Austin v. Caverly

Shaw, C. J.

The insolvent law of Massachusetts, as established by St. 1838, c. 163, was suspended by St. 1842. c. 71, so long as the bankrupt law of the United States should continue in force. The repeal of the bankrupt law took effect on the 3d of March 1843. It has been repeatedly held, that by the operation of the original act and the suspending act, the insolvent law of 1838 went into renewed and active operation, from and after the 3d of March 1843 to be construed according to the terms of its original enact-*333meat. Ward v. Proctor, 7 Met. 318. Atkins v. Spear, 8 Met. 495. Such being the construction of the act, the court are of opinion that the discharge given in evidence by the defendant was a good bar to the plaintiff’s action, whether the contract on which it was founded was made before or after March 3d 1843, when the bankrupt law was repealed. It therefore becomes unnecessary to give any opinion upon the question whether the contract should be considered as made when the plaintiff signed the defendant’s note as surety, or when he paid it.

The provision of the insolvent law of 1838, <§> 7, is, that the debtor shall be discharged from all debts which are “ founded on any contract made by him after this act shall go into operation, if made within this Commonwealth, or to be performed within the same.” The present action exactly answers to all these conditions, and is therefore barred by the discharge.
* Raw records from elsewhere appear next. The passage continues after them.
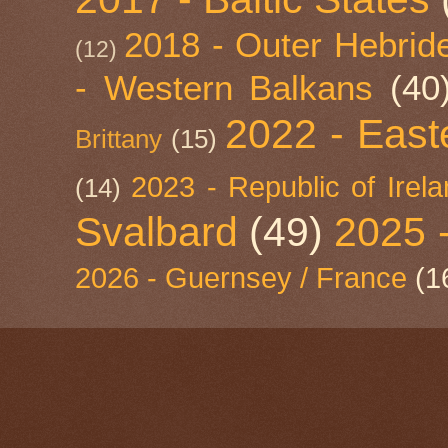
2018 - Outer Hebride
(12)
- Western Balkans
(40
2022 - East
Brittany
(15)
2023 - Republic of Irel
(14)
Svalbard
(49)
2025 
2026 - Guernsey / France
(1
But the argument of the plaintiff is, that by force of the bankrupt law of the United States, and the suspending law of 1842, the insolvent law ceased to have any operation; that on the repeal of the bankrupt law, it again went into operation, and therefore, if this contract was made in February 1843, it was not made after the insolvent law went into operation, within the true meaning and intent of the above cited provision. Such, it is plain, is not the grammatical construction of the provision ; nor does the obvious policy of the act, we think, require it. The argument seems to be founded on the presumed intent of the legislature that contracts made while the insolvent act was not in full operation should not be affected by the discharge. But this qualification of the discharge (viz. from debts on contracts made after the act shall go into operation) seems to us to have been founded on a different consideration. Before the adoption of the insolvent system, each creditor was left to seek his own remedy, by his own means; by arrest, attachment or otherwise. The adoption of that system made a great change in the policy of the State, by declaring the great *334principle, that henceforth, in case of insolvency, when a debtor is unable to pay all his debts, his assets shall be distributed equally and ratably amongst all his creditors, and thereupon he shall be discharged. But as this was to introduce a new principle, which would alter, and, in the estimate of some persons, impair the remedies of creditors, the legislature thought it equitable to limit its operation to contracts made after the law should go into operation, and thus become known and understood. No such reason would apply to a revival of the insolvent law, after a suspension. The law was suspended, not because the legislature intended to change the policy of the law of debtor and creditor, or the principle on which it was placed by that law, but because a system of paramount authority was established by the government of the United States, having the same object in view, which must necessarily prevent its operation.

The court are of opinion that the discharge was a good liar, and that the jury should have been so instructed.

Verdict set aside, and a new trial granted.